| PROBLEM REQUIREMENTS |
Pictures appear among the records. Write out all else exactly as it stands.

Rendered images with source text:
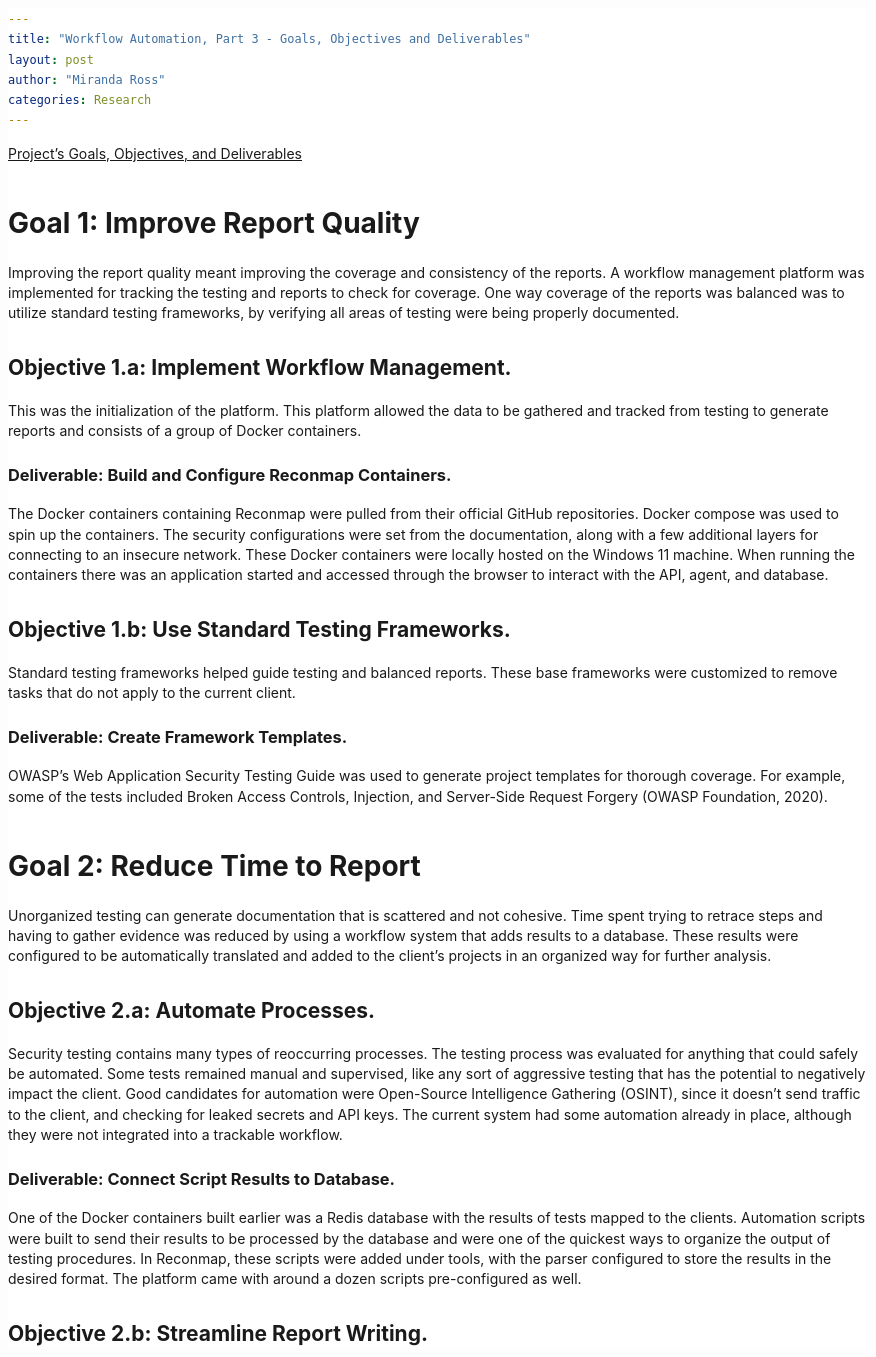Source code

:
 ```yaml
---
title: "Workflow Automation, Part 3 - Goals, Objectives and Deliverables"
layout: post
author: "Miranda Ross"
categories: Research
---
```



[Project’s Goals, Objectives, and Deliverables](/assets/images/goals_table_1.png)

# Goal 1: Improve Report Quality
Improving the report quality meant improving the coverage and consistency of the reports. A workflow management platform was implemented for tracking the testing and reports to check for coverage. One way coverage of the reports was balanced was to utilize standard testing frameworks, by verifying all areas of testing were being properly documented.
## Objective 1.a: Implement Workflow Management.
This was the initialization of the platform. This platform allowed the data to be gathered and tracked from testing to generate reports and consists of a group of Docker containers.
### Deliverable: Build and Configure Reconmap Containers.
The Docker containers containing Reconmap were pulled from their official GitHub repositories. Docker compose was used to spin up the containers. The security configurations were set from the documentation, along with a few additional layers for connecting to an insecure network. These Docker containers were locally hosted on the Windows 11 machine. When running the containers there was an application started and accessed through the browser to interact with the API, agent, and database. 
## Objective 1.b: Use Standard Testing Frameworks.
Standard testing frameworks helped guide testing and balanced reports. These base frameworks were customized to remove tasks that do not apply to the current client.
### Deliverable: Create Framework Templates.
OWASP’s Web Application Security Testing Guide was used to generate project templates for thorough coverage. For example, some of the tests included Broken Access Controls, Injection, and Server-Side Request Forgery (OWASP Foundation, 2020).
# Goal 2: Reduce Time to Report
Unorganized testing can generate documentation that is scattered and not cohesive. Time spent trying to retrace steps and having to gather evidence was reduced by using a workflow system that adds results to a database. These results were configured to be automatically translated and added to the client’s projects in an organized way for further analysis. 
## Objective 2.a: Automate Processes.
Security testing contains many types of reoccurring processes. The testing process was evaluated for anything that could safely be automated. Some tests remained manual and supervised, like any sort of aggressive testing that has the potential to negatively impact the client. Good candidates for automation were Open-Source Intelligence Gathering (OSINT), since it doesn’t send traffic to the client, and checking for leaked secrets and API keys. The current system had some automation already in place, although they were not integrated into a trackable workflow.
### Deliverable: Connect Script Results to Database.
One of the Docker containers built earlier was a Redis database with the results of tests mapped to the clients. Automation scripts were built to send their results to be processed by the database and were one of the quickest ways to organize the output of testing procedures. In Reconmap, these scripts were added under tools, with the parser configured to store the results in the desired format. The platform came with around a dozen scripts pre-configured as well. 
## Objective 2.b: Streamline Report Writing.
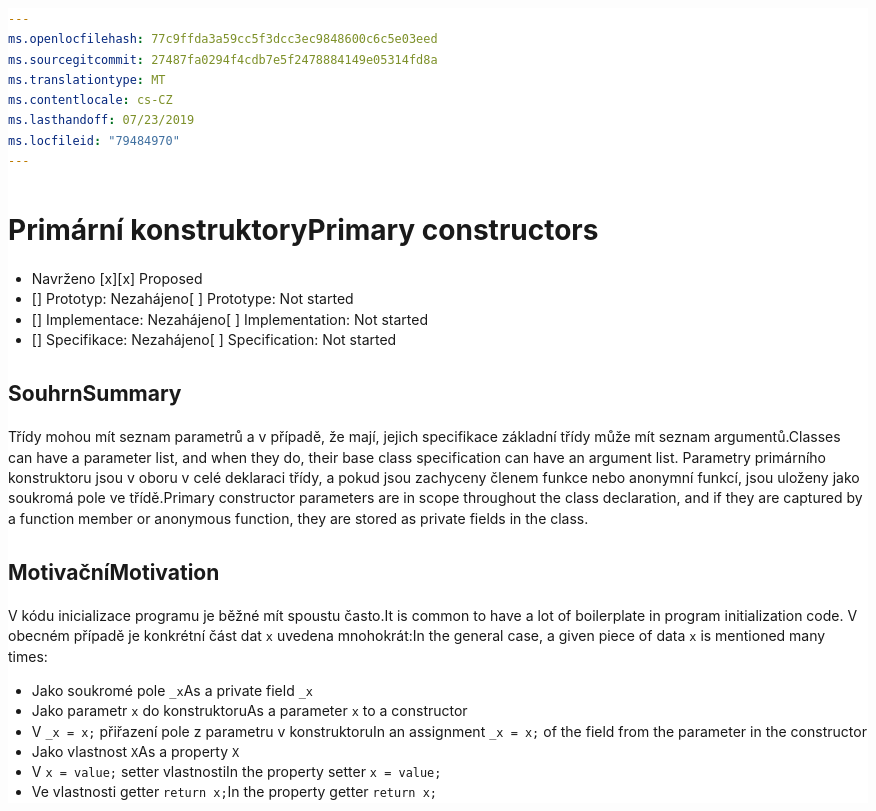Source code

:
 ```yaml
---
ms.openlocfilehash: 77c9ffda3a59cc5f3dcc3ec9848600c6c5e03eed
ms.sourcegitcommit: 27487fa0294f4cdb7e5f2478884149e05314fd8a
ms.translationtype: MT
ms.contentlocale: cs-CZ
ms.lasthandoff: 07/23/2019
ms.locfileid: "79484970"
---
```

# <a name="primary-constructors"></a><span data-ttu-id="92eea-101">Primární konstruktory</span><span class="sxs-lookup"><span data-stu-id="92eea-101">Primary constructors</span></span>

* <span data-ttu-id="92eea-102">Navrženo [x]</span><span class="sxs-lookup"><span data-stu-id="92eea-102">[x] Proposed</span></span>
* <span data-ttu-id="92eea-103">[] Prototyp: Nezahájeno</span><span class="sxs-lookup"><span data-stu-id="92eea-103">[ ] Prototype: Not started</span></span>
* <span data-ttu-id="92eea-104">[] Implementace: Nezahájeno</span><span class="sxs-lookup"><span data-stu-id="92eea-104">[ ] Implementation: Not started</span></span>
* <span data-ttu-id="92eea-105">[] Specifikace: Nezahájeno</span><span class="sxs-lookup"><span data-stu-id="92eea-105">[ ] Specification: Not started</span></span>

## <a name="summary"></a><span data-ttu-id="92eea-106">Souhrn</span><span class="sxs-lookup"><span data-stu-id="92eea-106">Summary</span></span>
[summary]: #summary

<span data-ttu-id="92eea-107">Třídy mohou mít seznam parametrů a v případě, že mají, jejich specifikace základní třídy může mít seznam argumentů.</span><span class="sxs-lookup"><span data-stu-id="92eea-107">Classes can have a parameter list, and when they do, their base class specification can have an argument list.</span></span>
<span data-ttu-id="92eea-108">Parametry primárního konstruktoru jsou v oboru v celé deklaraci třídy, a pokud jsou zachyceny členem funkce nebo anonymní funkcí, jsou uloženy jako soukromá pole ve třídě.</span><span class="sxs-lookup"><span data-stu-id="92eea-108">Primary constructor parameters are in scope throughout the class declaration, and if they are captured by a function member or anonymous function, they are stored as private fields in the class.</span></span>

## <a name="motivation"></a><span data-ttu-id="92eea-109">Motivační</span><span class="sxs-lookup"><span data-stu-id="92eea-109">Motivation</span></span>
[motivation]: #motivation

<span data-ttu-id="92eea-110">V kódu inicializace programu je běžné mít spoustu často.</span><span class="sxs-lookup"><span data-stu-id="92eea-110">It is common to have a lot of boilerplate in program initialization code.</span></span> <span data-ttu-id="92eea-111">V obecném případě je konkrétní část dat `x` uvedena mnohokrát:</span><span class="sxs-lookup"><span data-stu-id="92eea-111">In the general case, a given piece of data `x` is mentioned many times:</span></span>

- <span data-ttu-id="92eea-112">Jako soukromé pole `_x`</span><span class="sxs-lookup"><span data-stu-id="92eea-112">As a private field `_x`</span></span>
- <span data-ttu-id="92eea-113">Jako parametr `x` do konstruktoru</span><span class="sxs-lookup"><span data-stu-id="92eea-113">As a parameter `x` to a constructor</span></span>
- <span data-ttu-id="92eea-114">V `_x = x;` přiřazení pole z parametru v konstruktoru</span><span class="sxs-lookup"><span data-stu-id="92eea-114">In an assignment `_x = x;` of the field from the parameter in the constructor</span></span>
- <span data-ttu-id="92eea-115">Jako vlastnost `X`</span><span class="sxs-lookup"><span data-stu-id="92eea-115">As a property `X`</span></span>
- <span data-ttu-id="92eea-116">V `x = value;` setter vlastnosti</span><span class="sxs-lookup"><span data-stu-id="92eea-116">In the property setter `x = value;`</span></span>
- <span data-ttu-id="92eea-117">Ve vlastnosti getter `return x;`</span><span class="sxs-lookup"><span data-stu-id="92eea-117">In the property getter `return x;`</span></span>


[design]: #detailed-design
[drawbacks]: #drawbacks
[alternatives]: #alternatives
[extensions]: #possible-extensions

| YOUR SOLUTION |
Source code

:
 ```yaml
---
title: "Workflow Automation, Part 3 - Goals, Objectives and Deliverables"
layout: post
author: "Miranda Ross"
categories: Research
---
```



[Project’s Goals, Objectives, and Deliverables](/assets/images/goals_table_1.png)

# Goal 1: Improve Report Quality
Improving the report quality meant improving the coverage and consistency of the reports. A workflow management platform was implemented for tracking the testing and reports to check for coverage. One way coverage of the reports was balanced was to utilize standard testing frameworks, by verifying all areas of testing were being properly documented.
## Objective 1.a: Implement Workflow Management.
This was the initialization of the platform. This platform allowed the data to be gathered and tracked from testing to generate reports and consists of a group of Docker containers.
### Deliverable: Build and Configure Reconmap Containers.
The Docker containers containing Reconmap were pulled from their official GitHub repositories. Docker compose was used to spin up the containers. The security configurations were set from the documentation, along with a few additional layers for connecting to an insecure network. These Docker containers were locally hosted on the Windows 11 machine. When running the containers there was an application started and accessed through the browser to interact with the API, agent, and database. 
## Objective 1.b: Use Standard Testing Frameworks.
Standard testing frameworks helped guide testing and balanced reports. These base frameworks were customized to remove tasks that do not apply to the current client.
### Deliverable: Create Framework Templates.
OWASP’s Web Application Security Testing Guide was used to generate project templates for thorough coverage. For example, some of the tests included Broken Access Controls, Injection, and Server-Side Request Forgery (OWASP Foundation, 2020).
# Goal 2: Reduce Time to Report
Unorganized testing can generate documentation that is scattered and not cohesive. Time spent trying to retrace steps and having to gather evidence was reduced by using a workflow system that adds results to a database. These results were configured to be automatically translated and added to the client’s projects in an organized way for further analysis. 
## Objective 2.a: Automate Processes.
Security testing contains many types of reoccurring processes. The testing process was evaluated for anything that could safely be automated. Some tests remained manual and supervised, like any sort of aggressive testing that has the potential to negatively impact the client. Good candidates for automation were Open-Source Intelligence Gathering (OSINT), since it doesn’t send traffic to the client, and checking for leaked secrets and API keys. The current system had some automation already in place, although they were not integrated into a trackable workflow.
### Deliverable: Connect Script Results to Database.
One of the Docker containers built earlier was a Redis database with the results of tests mapped to the clients. Automation scripts were built to send their results to be processed by the database and were one of the quickest ways to organize the output of testing procedures. In Reconmap, these scripts were added under tools, with the parser configured to store the results in the desired format. The platform came with around a dozen scripts pre-configured as well. 
## Objective 2.b: Streamline Report Writing.
Source code

:
 ```yaml
---
ms.openlocfilehash: 77c9ffda3a59cc5f3dcc3ec9848600c6c5e03eed
ms.sourcegitcommit: 27487fa0294f4cdb7e5f2478884149e05314fd8a
ms.translationtype: MT
ms.contentlocale: cs-CZ
ms.lasthandoff: 07/23/2019
ms.locfileid: "79484970"
---
```

# <a name="primary-constructors"></a><span data-ttu-id="92eea-101">Primární konstruktory</span><span class="sxs-lookup"><span data-stu-id="92eea-101">Primary constructors</span></span>

* <span data-ttu-id="92eea-102">Navrženo [x]</span><span class="sxs-lookup"><span data-stu-id="92eea-102">[x] Proposed</span></span>
* <span data-ttu-id="92eea-103">[] Prototyp: Nezahájeno</span><span class="sxs-lookup"><span data-stu-id="92eea-103">[ ] Prototype: Not started</span></span>
* <span data-ttu-id="92eea-104">[] Implementace: Nezahájeno</span><span class="sxs-lookup"><span data-stu-id="92eea-104">[ ] Implementation: Not started</span></span>
* <span data-ttu-id="92eea-105">[] Specifikace: Nezahájeno</span><span class="sxs-lookup"><span data-stu-id="92eea-105">[ ] Specification: Not started</span></span>

## <a name="summary"></a><span data-ttu-id="92eea-106">Souhrn</span><span class="sxs-lookup"><span data-stu-id="92eea-106">Summary</span></span>
[summary]: #summary

<span data-ttu-id="92eea-107">Třídy mohou mít seznam parametrů a v případě, že mají, jejich specifikace základní třídy může mít seznam argumentů.</span><span class="sxs-lookup"><span data-stu-id="92eea-107">Classes can have a parameter list, and when they do, their base class specification can have an argument list.</span></span>
<span data-ttu-id="92eea-108">Parametry primárního konstruktoru jsou v oboru v celé deklaraci třídy, a pokud jsou zachyceny členem funkce nebo anonymní funkcí, jsou uloženy jako soukromá pole ve třídě.</span><span class="sxs-lookup"><span data-stu-id="92eea-108">Primary constructor parameters are in scope throughout the class declaration, and if they are captured by a function member or anonymous function, they are stored as private fields in the class.</span></span>

## <a name="motivation"></a><span data-ttu-id="92eea-109">Motivační</span><span class="sxs-lookup"><span data-stu-id="92eea-109">Motivation</span></span>
[motivation]: #motivation

<span data-ttu-id="92eea-110">V kódu inicializace programu je běžné mít spoustu často.</span><span class="sxs-lookup"><span data-stu-id="92eea-110">It is common to have a lot of boilerplate in program initialization code.</span></span> <span data-ttu-id="92eea-111">V obecném případě je konkrétní část dat `x` uvedena mnohokrát:</span><span class="sxs-lookup"><span data-stu-id="92eea-111">In the general case, a given piece of data `x` is mentioned many times:</span></span>

- <span data-ttu-id="92eea-112">Jako soukromé pole `_x`</span><span class="sxs-lookup"><span data-stu-id="92eea-112">As a private field `_x`</span></span>
- <span data-ttu-id="92eea-113">Jako parametr `x` do konstruktoru</span><span class="sxs-lookup"><span data-stu-id="92eea-113">As a parameter `x` to a constructor</span></span>
- <span data-ttu-id="92eea-114">V `_x = x;` přiřazení pole z parametru v konstruktoru</span><span class="sxs-lookup"><span data-stu-id="92eea-114">In an assignment `_x = x;` of the field from the parameter in the constructor</span></span>
- <span data-ttu-id="92eea-115">Jako vlastnost `X`</span><span class="sxs-lookup"><span data-stu-id="92eea-115">As a property `X`</span></span>
- <span data-ttu-id="92eea-116">V `x = value;` setter vlastnosti</span><span class="sxs-lookup"><span data-stu-id="92eea-116">In the property setter `x = value;`</span></span>
- <span data-ttu-id="92eea-117">Ve vlastnosti getter `return x;`</span><span class="sxs-lookup"><span data-stu-id="92eea-117">In the property getter `return x;`</span></span>


[design]: #detailed-design
[drawbacks]: #drawbacks
[alternatives]: #alternatives
[extensions]: #possible-extensions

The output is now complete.